The objective is to maximize the distance in a fixed amount of time $n$ . Since the distance at time $n$ is the sum of the speeds $v_j$ (the fourth component of the state vector $x_j$ ) from $j = 1, \ldots, n-1$ , this leads to

$\begin{align}\tag{P}\label{eq:prob} \max_{u_j \in \mathcal{U}} \quad \sum_{j=1}^{n-1} v_j \\ \mathrm{s.t.} \qquad x_{j+1} &= f_j(x_j, u_j) \\ x_j &\in \mathcal{S} \qquad \forall j = 2, \ldots, n \\ x_1 &\in \mathcal{S}^\circ \end{align}$

where $\mathcal{S}^\circ$ is denoting the set of feasible initial conditions. Note that the speed of the final state $x_n$ does not influence the objective value.

Dynamic programming

Since the cardinality of the state space $\mathcal{S}$ and input space $\mathcal{U}$ are so small, it is possible to use a dynamic programming approach to efficiently solve problem $\eqref{eq:prob}$ to optimality.

To this end, one decomposes the above problem into $n$ nested sub-problems $Q_j$ as follows

$Q_j(x) \;\triangleq\; \max_{u \in \mathcal{U}} \; v + Q_{j+1}(f_j(x,u))$

with the initial condition $Q_n(\cdot) \equiv 0$ .

One solves the problems $Q_j$ backwards in time and the best value of $Q_1(x)$ (among any feasible initial $x \in \mathcal{S}^\circ$ ) corresponds to the value of the original problem.

Python implementation

The following Python (pseudo-)code implements the solution of the dynamic programming problems $Q_j$ .

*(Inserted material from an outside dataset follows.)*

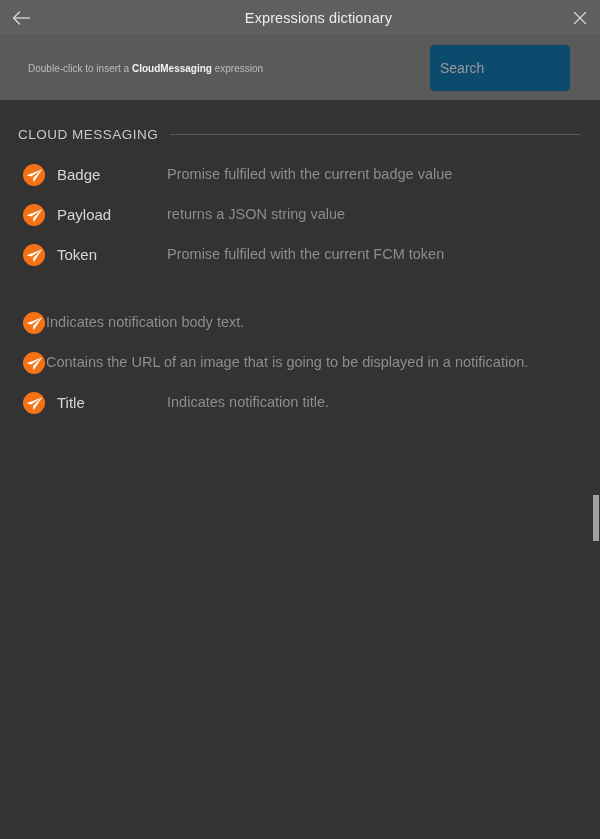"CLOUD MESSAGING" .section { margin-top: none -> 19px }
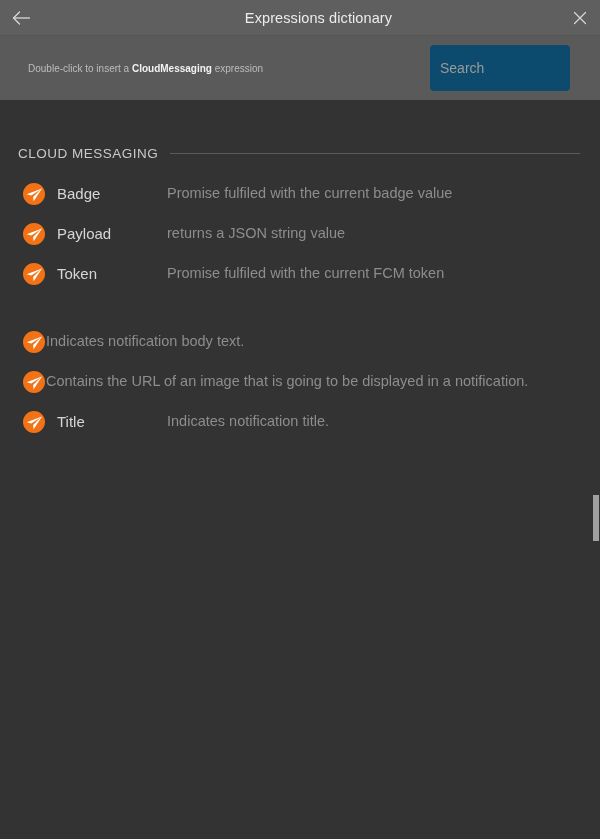"Badge" div.row { order: before "Payload" -> after "Payload" }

u = [[None]*m for j in range(n-1)]
Q = [[0]*m for j in range(n)]
for j in range(n-2, -1, -1):
    for x in product(range(2),range(5),range(32),range(254)):
        umax = max(product(range(2),range(2)), key=lambda u: Q[j+1][f(j, u, x)])
        u[j][x] = umax
        Qmax = Q[j+1][f(j, umax, x)]
        Q[j][x] = x[3] + Qmax

Remarks

Indexing the lists Q[j]/u[j] by a 4-tuple x does not work – one has to transform the states into a linear index.
To deal with infeasible inputs, it is practical to augment the state space by one more state denoting infeasibility, e.g. $\mathcal{S} \cup \{ \square \}$ , and defining $Q_j(\square) = -1$ .
The time index j in the above snippet does not correspond to the global frame counter $t$ . One needs an explicit mapping between the two.
One can choose the initial time step $j = 1$ to be the last frame before the in-game timer starts running. In this case, the set of feasible initial conditions $\mathcal{S}^\circ$ are: $c$ arbitrary (0 or 1), $y = 0$ , $r$ any multiple of 3 between 0 and 31, and $v = 0$ .
For reconstructing the optimal inputs, one has to store them in a table (u[][] above). However, one only needs the optimal values for the current time step j and the previous time step j+1. So one could eliminate the table Q[][] and improve a little bit on the memory efficienty of the above code.

A working implementation can be found in dprog.py.